EXERCISE DIRECTIONS -
Nothing in the data below may be left out; return all of it exactly.

RAW DATA -
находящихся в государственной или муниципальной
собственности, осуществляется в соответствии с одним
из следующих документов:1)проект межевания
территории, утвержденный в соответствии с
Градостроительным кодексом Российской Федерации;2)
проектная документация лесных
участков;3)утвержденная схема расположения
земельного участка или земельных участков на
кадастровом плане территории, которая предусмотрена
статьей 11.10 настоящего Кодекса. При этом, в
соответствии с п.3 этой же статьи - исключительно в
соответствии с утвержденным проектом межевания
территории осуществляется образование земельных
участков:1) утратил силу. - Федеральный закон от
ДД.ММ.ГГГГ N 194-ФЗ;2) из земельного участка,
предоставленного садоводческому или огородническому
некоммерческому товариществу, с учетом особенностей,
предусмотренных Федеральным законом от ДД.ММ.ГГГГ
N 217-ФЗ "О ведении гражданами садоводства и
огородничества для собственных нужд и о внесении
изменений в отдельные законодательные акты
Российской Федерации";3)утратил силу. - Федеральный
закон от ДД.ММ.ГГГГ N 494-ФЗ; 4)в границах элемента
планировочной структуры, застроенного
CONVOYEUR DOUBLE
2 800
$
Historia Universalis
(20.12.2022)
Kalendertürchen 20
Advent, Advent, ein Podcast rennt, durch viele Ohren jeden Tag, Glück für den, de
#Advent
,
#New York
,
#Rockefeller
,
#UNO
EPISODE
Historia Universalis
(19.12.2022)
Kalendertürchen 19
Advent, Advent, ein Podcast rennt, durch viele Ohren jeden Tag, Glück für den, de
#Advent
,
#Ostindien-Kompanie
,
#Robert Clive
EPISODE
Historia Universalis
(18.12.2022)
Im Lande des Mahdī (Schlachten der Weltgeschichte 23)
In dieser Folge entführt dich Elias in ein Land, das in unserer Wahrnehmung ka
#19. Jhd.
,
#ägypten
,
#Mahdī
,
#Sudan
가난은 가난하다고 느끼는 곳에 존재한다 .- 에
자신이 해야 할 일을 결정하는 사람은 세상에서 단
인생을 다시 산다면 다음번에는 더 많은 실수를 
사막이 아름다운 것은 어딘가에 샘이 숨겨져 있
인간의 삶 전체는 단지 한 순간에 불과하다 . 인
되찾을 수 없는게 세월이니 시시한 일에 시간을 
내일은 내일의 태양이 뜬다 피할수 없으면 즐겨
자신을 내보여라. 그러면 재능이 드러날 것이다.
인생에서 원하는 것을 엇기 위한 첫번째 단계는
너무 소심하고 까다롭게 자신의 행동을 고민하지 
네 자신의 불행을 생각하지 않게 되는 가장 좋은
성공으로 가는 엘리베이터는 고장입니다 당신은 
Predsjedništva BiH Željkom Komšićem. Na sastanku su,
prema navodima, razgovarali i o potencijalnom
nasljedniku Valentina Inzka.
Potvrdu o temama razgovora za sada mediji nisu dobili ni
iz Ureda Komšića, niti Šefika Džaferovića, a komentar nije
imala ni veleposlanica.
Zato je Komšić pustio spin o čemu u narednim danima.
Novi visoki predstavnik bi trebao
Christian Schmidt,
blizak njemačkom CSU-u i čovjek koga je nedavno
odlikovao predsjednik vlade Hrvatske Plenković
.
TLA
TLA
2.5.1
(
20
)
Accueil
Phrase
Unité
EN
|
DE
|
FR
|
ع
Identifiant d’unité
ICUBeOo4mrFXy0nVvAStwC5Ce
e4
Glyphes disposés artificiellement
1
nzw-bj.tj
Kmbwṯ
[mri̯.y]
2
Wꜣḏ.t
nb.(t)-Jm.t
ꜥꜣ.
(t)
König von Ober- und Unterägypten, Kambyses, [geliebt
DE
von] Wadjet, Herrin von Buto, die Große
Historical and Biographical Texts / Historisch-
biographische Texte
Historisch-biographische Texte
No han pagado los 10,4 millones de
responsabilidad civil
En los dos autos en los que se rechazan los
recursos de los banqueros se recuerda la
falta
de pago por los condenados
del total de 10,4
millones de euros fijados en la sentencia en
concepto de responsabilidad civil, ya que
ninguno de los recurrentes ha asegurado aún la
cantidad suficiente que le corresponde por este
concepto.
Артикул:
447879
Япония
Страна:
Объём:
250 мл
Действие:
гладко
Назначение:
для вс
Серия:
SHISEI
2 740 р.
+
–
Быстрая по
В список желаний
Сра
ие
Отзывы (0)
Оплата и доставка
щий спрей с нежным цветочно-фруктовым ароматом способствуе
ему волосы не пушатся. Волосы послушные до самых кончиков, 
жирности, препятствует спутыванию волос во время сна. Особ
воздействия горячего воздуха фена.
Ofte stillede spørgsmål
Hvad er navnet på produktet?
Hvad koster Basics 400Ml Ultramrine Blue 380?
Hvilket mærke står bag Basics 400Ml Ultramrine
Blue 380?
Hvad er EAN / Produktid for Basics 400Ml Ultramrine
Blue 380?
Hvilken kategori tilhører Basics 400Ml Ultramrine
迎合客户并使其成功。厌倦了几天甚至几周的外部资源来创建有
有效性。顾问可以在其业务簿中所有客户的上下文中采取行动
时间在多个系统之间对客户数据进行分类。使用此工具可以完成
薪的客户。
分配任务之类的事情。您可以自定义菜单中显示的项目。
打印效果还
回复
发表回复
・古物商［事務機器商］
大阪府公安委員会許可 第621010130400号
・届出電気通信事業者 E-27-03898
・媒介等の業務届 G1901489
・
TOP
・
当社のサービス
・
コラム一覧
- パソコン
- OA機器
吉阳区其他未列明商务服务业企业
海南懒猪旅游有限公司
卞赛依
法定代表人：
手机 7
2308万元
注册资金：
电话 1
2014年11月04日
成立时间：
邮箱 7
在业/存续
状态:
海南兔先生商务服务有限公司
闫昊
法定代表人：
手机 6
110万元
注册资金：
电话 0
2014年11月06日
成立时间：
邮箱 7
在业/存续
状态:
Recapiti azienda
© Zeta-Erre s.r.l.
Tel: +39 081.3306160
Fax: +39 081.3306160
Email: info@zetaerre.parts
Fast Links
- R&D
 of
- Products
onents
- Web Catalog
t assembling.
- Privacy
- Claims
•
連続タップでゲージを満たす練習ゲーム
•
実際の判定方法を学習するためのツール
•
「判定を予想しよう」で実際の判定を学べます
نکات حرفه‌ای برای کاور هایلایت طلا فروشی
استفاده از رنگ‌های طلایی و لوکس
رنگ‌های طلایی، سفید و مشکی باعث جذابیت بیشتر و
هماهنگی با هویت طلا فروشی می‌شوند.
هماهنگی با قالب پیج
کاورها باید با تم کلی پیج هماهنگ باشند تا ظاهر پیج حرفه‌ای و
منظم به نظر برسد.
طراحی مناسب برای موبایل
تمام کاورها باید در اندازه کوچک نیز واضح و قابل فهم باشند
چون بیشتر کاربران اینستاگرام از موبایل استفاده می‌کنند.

FINISHED TASK -
находящихся в государственной или муниципальной
собственности, осуществляется в соответствии с одним
из следующих документов:1)проект межевания
территории, утвержденный в соответствии с
Градостроительным кодексом Российской Федерации;2)
проектная документация лесных
участков;3)утвержденная схема расположения
земельного участка или земельных участков на
кадастровом плане территории, которая предусмотрена
статьей 11.10 настоящего Кодекса. При этом, в
соответствии с п.3 этой же статьи - исключительно в
соответствии с утвержденным проектом межевания
территории осуществляется образование земельных
участков:1) утратил силу. - Федеральный закон от
ДД.ММ.ГГГГ N 194-ФЗ;2) из земельного участка,
предоставленного садоводческому или огородническому
некоммерческому товариществу, с учетом особенностей,
предусмотренных Федеральным законом от ДД.ММ.ГГГГ
N 217-ФЗ "О ведении гражданами садоводства и
огородничества для собственных нужд и о внесении
изменений в отдельные законодательные акты
Российской Федерации";3)утратил силу. - Федеральный
закон от ДД.ММ.ГГГГ N 494-ФЗ; 4)в границах элемента
планировочной структуры, застроенного
CONVOYEUR DOUBLE
2 800
$
Historia Universalis
(20.12.2022)
Kalendertürchen 20
Advent, Advent, ein Podcast rennt, durch viele Ohren jeden Tag, Glück für den, de
#Advent
,
#New York
,
#Rockefeller
,
#UNO
EPISODE
Historia Universalis
(19.12.2022)
Kalendertürchen 19
Advent, Advent, ein Podcast rennt, durch viele Ohren jeden Tag, Glück für den, de
#Advent
,
#Ostindien-Kompanie
,
#Robert Clive
EPISODE
Historia Universalis
(18.12.2022)
Im Lande des Mahdī (Schlachten der Weltgeschichte 23)
In dieser Folge entführt dich Elias in ein Land, das in unserer Wahrnehmung ka
#19. Jhd.
,
#ägypten
,
#Mahdī
,
#Sudan
가난은 가난하다고 느끼는 곳에 존재한다 .- 에
자신이 해야 할 일을 결정하는 사람은 세상에서 단
인생을 다시 산다면 다음번에는 더 많은 실수를 
사막이 아름다운 것은 어딘가에 샘이 숨겨져 있
인간의 삶 전체는 단지 한 순간에 불과하다 . 인
되찾을 수 없는게 세월이니 시시한 일에 시간을 
내일은 내일의 태양이 뜬다 피할수 없으면 즐겨
자신을 내보여라. 그러면 재능이 드러날 것이다.
인생에서 원하는 것을 엇기 위한 첫번째 단계는
너무 소심하고 까다롭게 자신의 행동을 고민하지 
네 자신의 불행을 생각하지 않게 되는 가장 좋은
성공으로 가는 엘리베이터는 고장입니다 당신은 
Predsjedništva BiH Željkom Komšićem. Na sastanku su,
prema navodima, razgovarali i o potencijalnom
nasljedniku Valentina Inzka.
Potvrdu o temama razgovora za sada mediji nisu dobili ni
iz Ureda Komšića, niti Šefika Džaferovića, a komentar nije
imala ni veleposlanica.
Zato je Komšić pustio spin o čemu u narednim danima.
Novi visoki predstavnik bi trebao
Christian Schmidt,
blizak njemačkom CSU-u i čovjek koga je nedavno
odlikovao predsjednik vlade Hrvatske Plenković
.
TLA
TLA
2.5.1
(
20
)
Accueil
Phrase
Unité
EN
|
DE
|
FR
|
ع
Identifiant d’unité
ICUBeOo4mrFXy0nVvAStwC5Ce
e4
Glyphes disposés artificiellement
1
nzw-bj.tj
Kmbwṯ
[mri̯.y]
2
Wꜣḏ.t
nb.(t)-Jm.t
ꜥꜣ.
(t)
König von Ober- und Unterägypten, Kambyses, [geliebt
DE
von] Wadjet, Herrin von Buto, die Große
Historical and Biographical Texts / Historisch-
biographische Texte
Historisch-biographische Texte
No han pagado los 10,4 millones de
responsabilidad civil
En los dos autos en los que se rechazan los
recursos de los banqueros se recuerda la
falta
de pago por los condenados
del total de 10,4
millones de euros fijados en la sentencia en
concepto de responsabilidad civil, ya que
ninguno de los recurrentes ha asegurado aún la
cantidad suficiente que le corresponde por este
concepto.
Артикул:
447879
Япония
Страна:
Объём:
250 мл
Действие:
гладко
Назначение:
для вс
Серия:
SHISEI
2 740 р.
+
–
Быстрая по
В список желаний
Сра
ие
Отзывы (0)
Оплата и доставка
щий спрей с нежным цветочно-фруктовым ароматом способствуе
ему волосы не пушатся. Волосы послушные до самых кончиков, 
жирности, препятствует спутыванию волос во время сна. Особ
воздействия горячего воздуха фена.
Ofte stillede spørgsmål
Hvad er navnet på produktet?
Hvad koster Basics 400Ml Ultramrine Blue 380?
Hvilket mærke står bag Basics 400Ml Ultramrine
Blue 380?
Hvad er EAN / Produktid for Basics 400Ml Ultramrine
Blue 380?
Hvilken kategori tilhører Basics 400Ml Ultramrine
迎合客户并使其成功。厌倦了几天甚至几周的外部资源来创建有
有效性。顾问可以在其业务簿中所有客户的上下文中采取行动
时间在多个系统之间对客户数据进行分类。使用此工具可以完成
薪的客户。
分配任务之类的事情。您可以自定义菜单中显示的项目。
打印效果还
回复
发表回复
・古物商［事務機器商］
大阪府公安委員会許可 第621010130400号
・届出電気通信事業者 E-27-03898
・媒介等の業務届 G1901489
・
TOP
・
当社のサービス
・
コラム一覧
- パソコン
- OA機器
吉阳区其他未列明商务服务业企业
海南懒猪旅游有限公司
卞赛依
法定代表人：
手机 7
2308万元
注册资金：
电话 1
2014年11月04日
成立时间：
邮箱 7
在业/存续
状态:
海南兔先生商务服务有限公司
闫昊
法定代表人：
手机 6
110万元
注册资金：
电话 0
2014年11月06日
成立时间：
邮箱 7
在业/存续
状态:
Recapiti azienda
© Zeta-Erre s.r.l.
Tel: +39 081.3306160
Fax: +39 081.3306160
Email: info@zetaerre.parts
Fast Links
- R&D
 of
- Products
onents
- Web Catalog
t assembling.
- Privacy
- Claims
•
連続タップでゲージを満たす練習ゲーム
•
実際の判定方法を学習するためのツール
•
「判定を予想しよう」で実際の判定を学べます
نکات حرفه‌ای برای کاور هایلایت طلا فروشی
استفاده از رنگ‌های طلایی و لوکس
رنگ‌های طلایی، سفید و مشکی باعث جذابیت بیشتر و
هماهنگی با هویت طلا فروشی می‌شوند.
هماهنگی با قالب پیج
کاورها باید با تم کلی پیج هماهنگ باشند تا ظاهر پیج حرفه‌ای و
منظم به نظر برسد.
طراحی مناسب برای موبایل
تمام کاورها باید در اندازه کوچک نیز واضح و قابل فهم باشند
چون بیشتر کاربران اینستاگرام از موبایل استفاده می‌کنند.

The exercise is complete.